Sudah dua minggu semenjak ibu dikebumikan, tapi bapak belum juga ada kabarnya. Saat ini aku dan Ali tinggal di rumah nenek dan pindah sekolah. Ali tampak berubah derastis, akupun begitu. Kami masih berkabung. Ketegaran seorang kakak tak lagi kumiliki didepan Ali. Kami benar benar kehilangan sosok yang sangat kami cintai.
Pihak kepolisian yang menangani kasus pembunuhan ibu, meberikan kabar gembira. Mereka sudah berhasil menangkap pelaku pembunuhan. Kami semua lega, tapi perasaan lega itu sontak berubah! Bapak! Bapak! Bapak lah yang ternyata tega menghabisi nyawa ibu. Menghabisi nyawa istri yang begitu setia padanya! Luntur sudah kepercayaanku kepada sosok yang selalu kupanggil Bapak!  

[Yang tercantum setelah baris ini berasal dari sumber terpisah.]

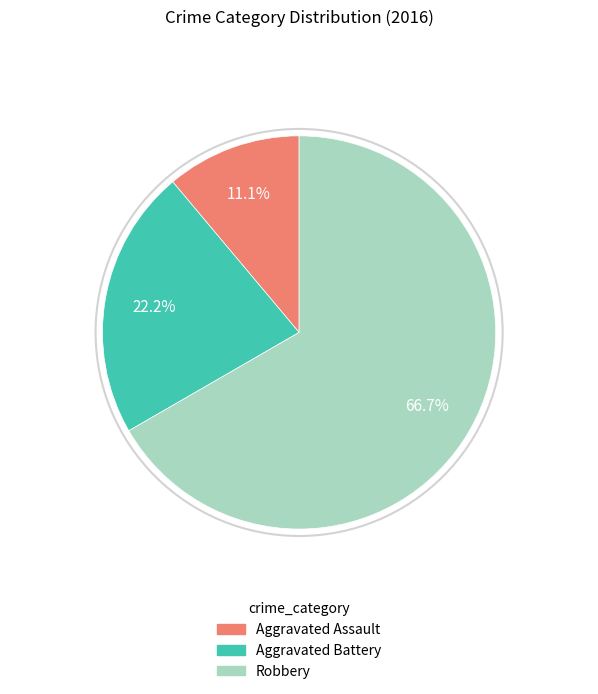

How many slices are in this pie chart?

3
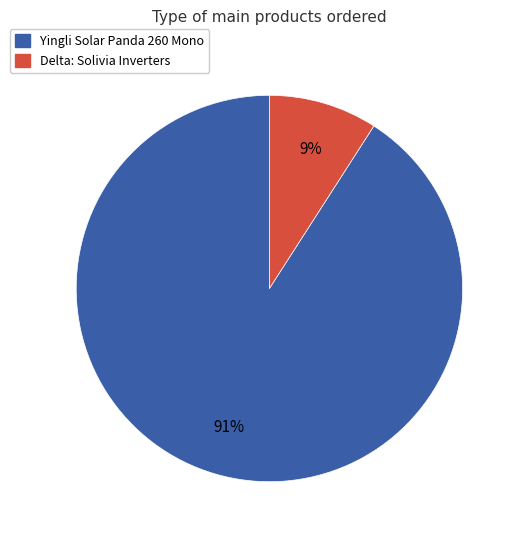

To the nearest percent, what is the combined percentage of Delta: Solivia Inverters and Yingli Solar Panda 260 Mono?

100%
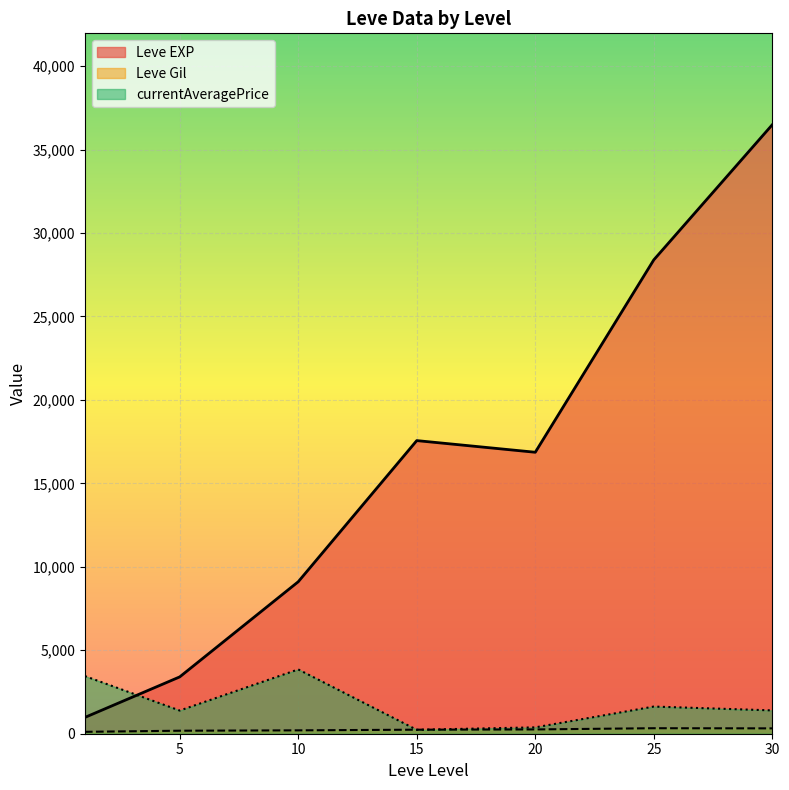

Is it true that Leve Gil equals 345.6 at 20?

False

“Maafkan bapak! Jaga adikmu Ali” kalimat terakhir yang terucap dari mulut laki laki itu ketika pihak kepolisian mempertemukan kami berdua atas permintaannya. Laki laki itu akhirnya harus mempertanggung jawabkan perbuatannya dibalik jeruji, tak ada lagi rasa kasihan dan belas kasih untuknya. Hanya kebencian yang ada dalam diriku saat ini. Diselimuti kebencian terhadap laki laki yang tega menghabisi nyawa ibu hanya karena godaan gadis muda yang tak ingin dimadu. Laki laki itupun tega menghabisi nyawa istrinya yang begitu setia hingga akhir hayatnya.

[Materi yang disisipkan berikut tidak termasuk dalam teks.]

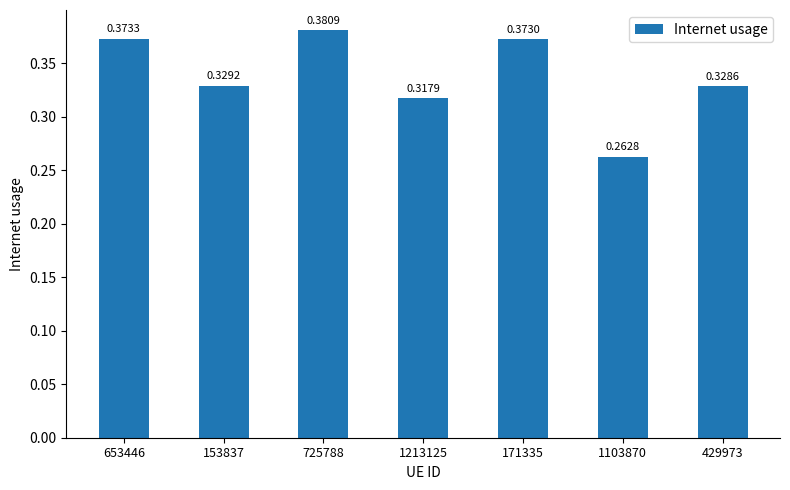

What is the label of the 4th bar from the right?

1213125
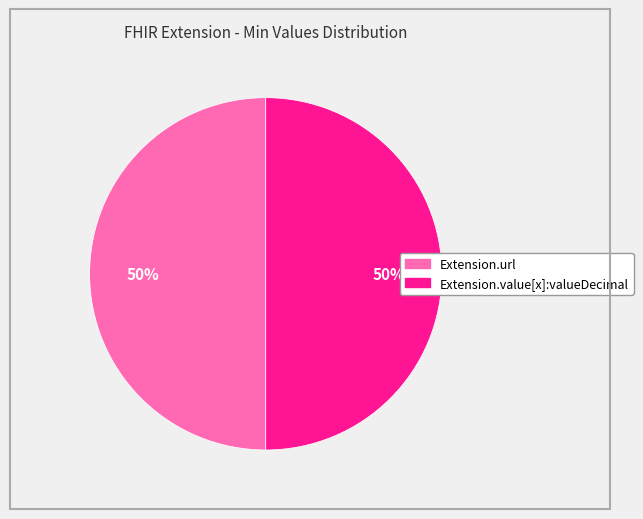

The Extension.url slice represents 50% of the pie. True or false?

True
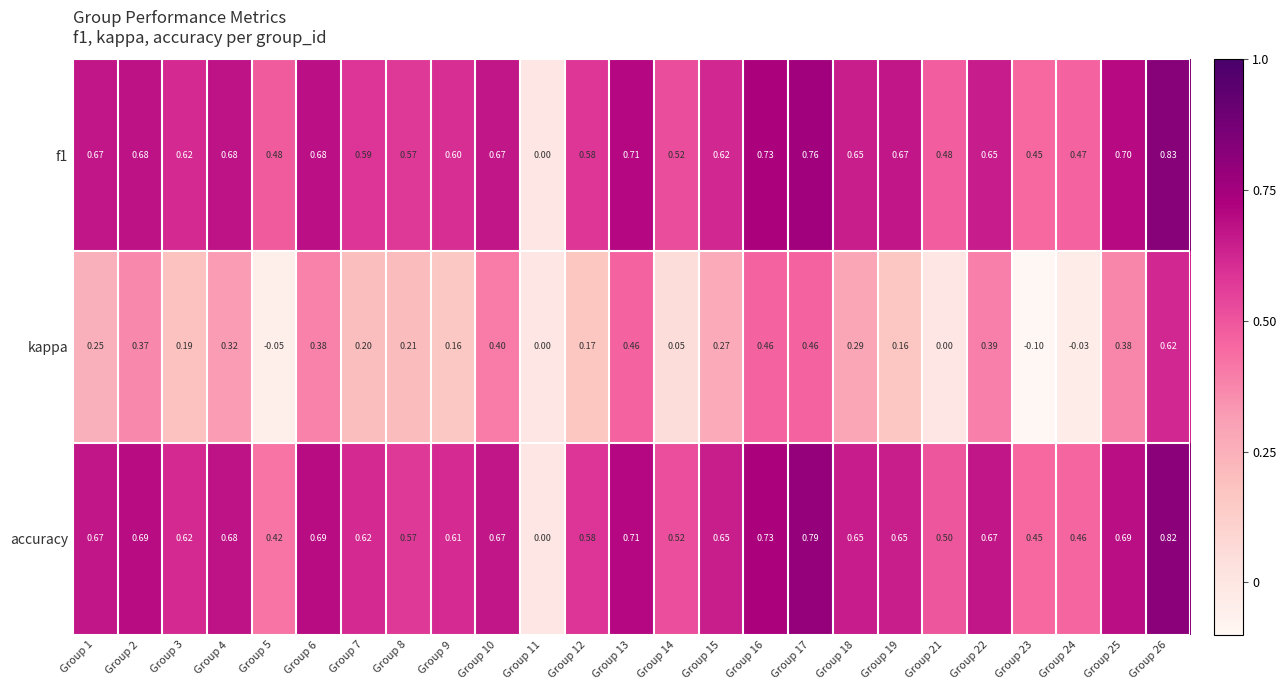

Between Group 6 and Group 16, which series saw the biggest shift?

kappa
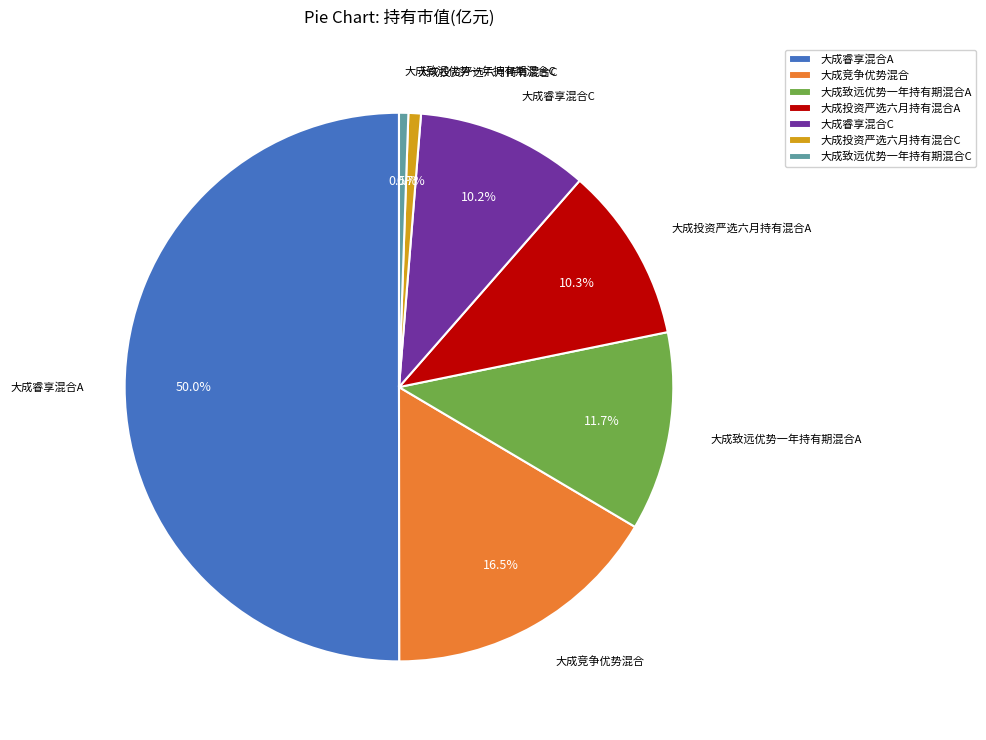

To the nearest percent, what is the average slice percentage?

14%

Aku dan Ali kini tinggal bersama nenek dan bersekolah di sekolah baru. Ali tampak berbeda, entah apa yang terjadi dalam dirinya. Kami berdua berjalan bergandengan tangan menusuri pinggiran jalan raya menuju sekolah. “Kak, Ali sayang Bapak!”  langkahkupun terhenti, Ali pun ikut berhenti. Ku pandangi wajah polosnya dan langsung saja air mataku mengalir dan kemudian aku memeluk Ali sambil terisak.  Entah apa yang ada dipikiran Ali saat itu, aku tak dapat membacanya. Tapi, dia begitu mirip dengan Bapak! Kupeluk Ali dengan erat! Adikku sayang, adikku yang sangat menyanyangi bapaknya!